* Data provided
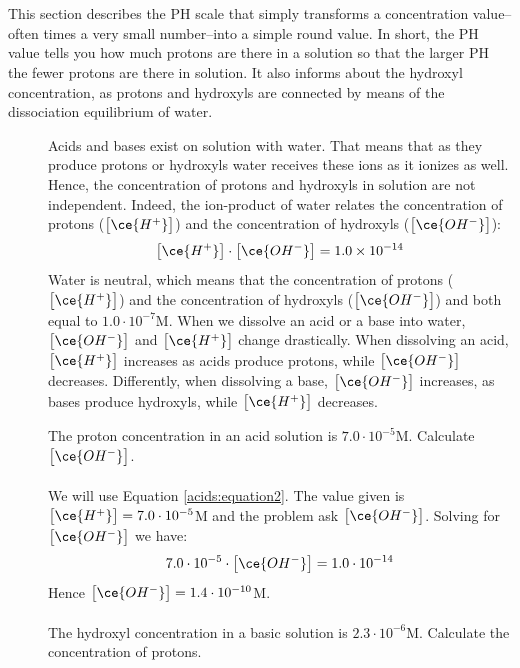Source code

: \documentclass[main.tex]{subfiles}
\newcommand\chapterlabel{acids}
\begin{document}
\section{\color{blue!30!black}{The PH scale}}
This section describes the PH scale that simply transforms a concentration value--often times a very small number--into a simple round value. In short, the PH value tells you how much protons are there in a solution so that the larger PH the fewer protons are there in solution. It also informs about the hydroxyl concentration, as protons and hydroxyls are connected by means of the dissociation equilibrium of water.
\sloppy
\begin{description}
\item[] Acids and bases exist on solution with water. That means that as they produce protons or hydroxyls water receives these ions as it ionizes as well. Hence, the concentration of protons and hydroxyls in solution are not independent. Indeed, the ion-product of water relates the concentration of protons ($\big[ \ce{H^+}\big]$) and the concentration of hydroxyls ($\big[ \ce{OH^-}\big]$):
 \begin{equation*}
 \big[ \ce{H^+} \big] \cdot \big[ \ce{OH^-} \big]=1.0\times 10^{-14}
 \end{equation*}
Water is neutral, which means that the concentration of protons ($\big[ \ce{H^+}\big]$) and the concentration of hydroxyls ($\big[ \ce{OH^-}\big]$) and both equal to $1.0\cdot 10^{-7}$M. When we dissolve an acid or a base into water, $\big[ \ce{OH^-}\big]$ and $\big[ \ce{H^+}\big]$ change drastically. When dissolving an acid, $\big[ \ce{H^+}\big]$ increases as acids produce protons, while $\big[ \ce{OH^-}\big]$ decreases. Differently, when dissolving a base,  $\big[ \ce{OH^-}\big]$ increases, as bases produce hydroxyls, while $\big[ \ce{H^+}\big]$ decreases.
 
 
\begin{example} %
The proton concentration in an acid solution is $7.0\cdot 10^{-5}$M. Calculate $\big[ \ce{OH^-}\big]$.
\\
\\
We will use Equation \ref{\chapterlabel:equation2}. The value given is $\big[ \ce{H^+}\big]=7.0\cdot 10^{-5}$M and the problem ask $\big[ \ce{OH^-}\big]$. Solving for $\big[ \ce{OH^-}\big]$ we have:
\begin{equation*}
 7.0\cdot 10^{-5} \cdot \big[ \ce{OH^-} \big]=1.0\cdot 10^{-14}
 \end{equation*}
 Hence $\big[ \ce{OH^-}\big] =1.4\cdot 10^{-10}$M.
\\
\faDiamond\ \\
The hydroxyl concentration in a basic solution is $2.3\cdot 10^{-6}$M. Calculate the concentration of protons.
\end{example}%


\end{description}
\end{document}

* Task item
Where a record above holds a picture, drop the picture and print the rest exactly.

* Response
Source code

: \documentclass[main.tex]{subfiles}
\newcommand\chapterlabel{acids}
\begin{document}
\section{\color{blue!30!black}{The PH scale}}
This section describes the PH scale that simply transforms a concentration value--often times a very small number--into a simple round value. In short, the PH value tells you how much protons are there in a solution so that the larger PH the fewer protons are there in solution. It also informs about the hydroxyl concentration, as protons and hydroxyls are connected by means of the dissociation equilibrium of water.
\sloppy
\begin{description}
\item[] Acids and bases exist on solution with water. That means that as they produce protons or hydroxyls water receives these ions as it ionizes as well. Hence, the concentration of protons and hydroxyls in solution are not independent. Indeed, the ion-product of water relates the concentration of protons ($\big[ \ce{H^+}\big]$) and the concentration of hydroxyls ($\big[ \ce{OH^-}\big]$):
 \begin{equation*}
 \big[ \ce{H^+} \big] \cdot \big[ \ce{OH^-} \big]=1.0\times 10^{-14}
 \end{equation*}
Water is neutral, which means that the concentration of protons ($\big[ \ce{H^+}\big]$) and the concentration of hydroxyls ($\big[ \ce{OH^-}\big]$) and both equal to $1.0\cdot 10^{-7}$M. When we dissolve an acid or a base into water, $\big[ \ce{OH^-}\big]$ and $\big[ \ce{H^+}\big]$ change drastically. When dissolving an acid, $\big[ \ce{H^+}\big]$ increases as acids produce protons, while $\big[ \ce{OH^-}\big]$ decreases. Differently, when dissolving a base,  $\big[ \ce{OH^-}\big]$ increases, as bases produce hydroxyls, while $\big[ \ce{H^+}\big]$ decreases.
 
 
\begin{example} %
The proton concentration in an acid solution is $7.0\cdot 10^{-5}$M. Calculate $\big[ \ce{OH^-}\big]$.
\\
\\
We will use Equation \ref{\chapterlabel:equation2}. The value given is $\big[ \ce{H^+}\big]=7.0\cdot 10^{-5}$M and the problem ask $\big[ \ce{OH^-}\big]$. Solving for $\big[ \ce{OH^-}\big]$ we have:
\begin{equation*}
 7.0\cdot 10^{-5} \cdot \big[ \ce{OH^-} \big]=1.0\cdot 10^{-14}
 \end{equation*}
 Hence $\big[ \ce{OH^-}\big] =1.4\cdot 10^{-10}$M.
\\
\faDiamond\ \\
The hydroxyl concentration in a basic solution is $2.3\cdot 10^{-6}$M. Calculate the concentration of protons.
\end{example}%


\end{description}
\end{document}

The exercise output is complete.